Comp111: Operating Systems
Classroom Exercise 13 Answers
Scheduling and Little's laws
In class we have studied the basic model of scheduling as well
as "Little's laws" that govern all scheduling. Recall Little's law,
which is that for a system in steady state, L = λ W, where
- L is the average number of "requests in system" at a time.
- λ is the average arrival (and exit) rate.
- W is the average total time-in-system for a thing (entrance-to-exit).
- There are 10 processes in the run queue of a processor, all at equal priority, we apply round-robin scheduling, and a scheduling slice is 100ms.
- How long does it take for a process to obtain a slice in which to run?
Answer: Using Little's laws, the scheduling slice is 100ms, so that there is an arrival rate = exit rate of λ = 10 slices per second. Meanwhile, L = 10, so that W = L / &lambda = 10 / 10 seconds = 1 second.
- Suppose that all 10 processes are compute-bound. Is the round-robin scheduler fair? Why or why not?
Answer: If all are compute bound, then no process ever blocks from I/O, and thus every process gets its whole slice. This is a fair situation.
- Now suppose that 9 of 10 processes are compute-bound and one process (emacs) is I/O bound and receives one character per second of user typing, that it processes for 10ms and then blocks again waiting for the next. Is this unfair? Is this an undesirable situation for the user of the I/O bound process?
Answer: Obviously, amongst the 9 processes that are consuming their whole slices, there is fairness. The last process is consistently consuming only 10ms of 100ms = 10% of its slice, which is highly unfair. However, fairness doesn't matter because the 10th process doesn't actually need the cycles it is not getting.
In a cloud computing scenerio, you have a web server that is in balance, in the sense that the arrival rate for requests is equal to the average exit (completion) rate for requests.
- If an average of 10 requests arrive at the server per second and
there are an average of 20 requests pending in each server, what is the average time
to service one request?
Answer: L = 20, &lambda = 10, W = L / λ = 20 / 10 seconds = 2 seconds.
- How much time does each request spend waiting in the queue before it is serviced?
Answer: We put a box around the queue in the queue diagram as done in lecture.
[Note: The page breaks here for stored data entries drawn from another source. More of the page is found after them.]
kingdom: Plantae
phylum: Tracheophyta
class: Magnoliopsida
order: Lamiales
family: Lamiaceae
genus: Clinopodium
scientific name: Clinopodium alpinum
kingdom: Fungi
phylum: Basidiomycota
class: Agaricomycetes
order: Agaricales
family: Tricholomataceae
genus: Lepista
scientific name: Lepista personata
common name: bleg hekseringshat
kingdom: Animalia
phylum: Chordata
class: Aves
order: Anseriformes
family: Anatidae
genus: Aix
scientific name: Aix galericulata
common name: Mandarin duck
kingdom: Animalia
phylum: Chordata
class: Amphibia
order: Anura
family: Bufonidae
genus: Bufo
For this box, L = 19, λ = 10, and W = L / λ = 19/10 seconds = 1.9 seconds.
- What is the actual processing time used per request?
Answer: By the same argument, the processing time is 1/10 second.
- Based upon the answers above, if we want the average total response time to be at most 5 seconds, how many requests can we accept per second?
Answer: This is a bit tricky. We have computed that the actual
processing time is 1/10 second, so we can also conclude that the processing time
for a request is L * 1/10 second = L/10. Thus L * 1/10 second = 5, or L = 50.
Now we have to figure out the rate λ matching this L.
We know W = 5 and L = 40, so λ = L / W = 40 / 5 = 8 per second.
- The load average is the average number of processes in the run queue. Suppose we have a load average of 20 on a single core processor, we utilize round-robin scheduling, and the slice for each process is 100ms. How much computation does each process do per second?
Answer: L = 20, W = 20 * 100 ms = 2 seconds. Each process gets W / L = 2/20 = 1/10 seconds per epoch. Each epoch is 2 seconds. Thus each process gets 1/10 second per epoch / 2 seconds per epoch = 1/20 second average time per second.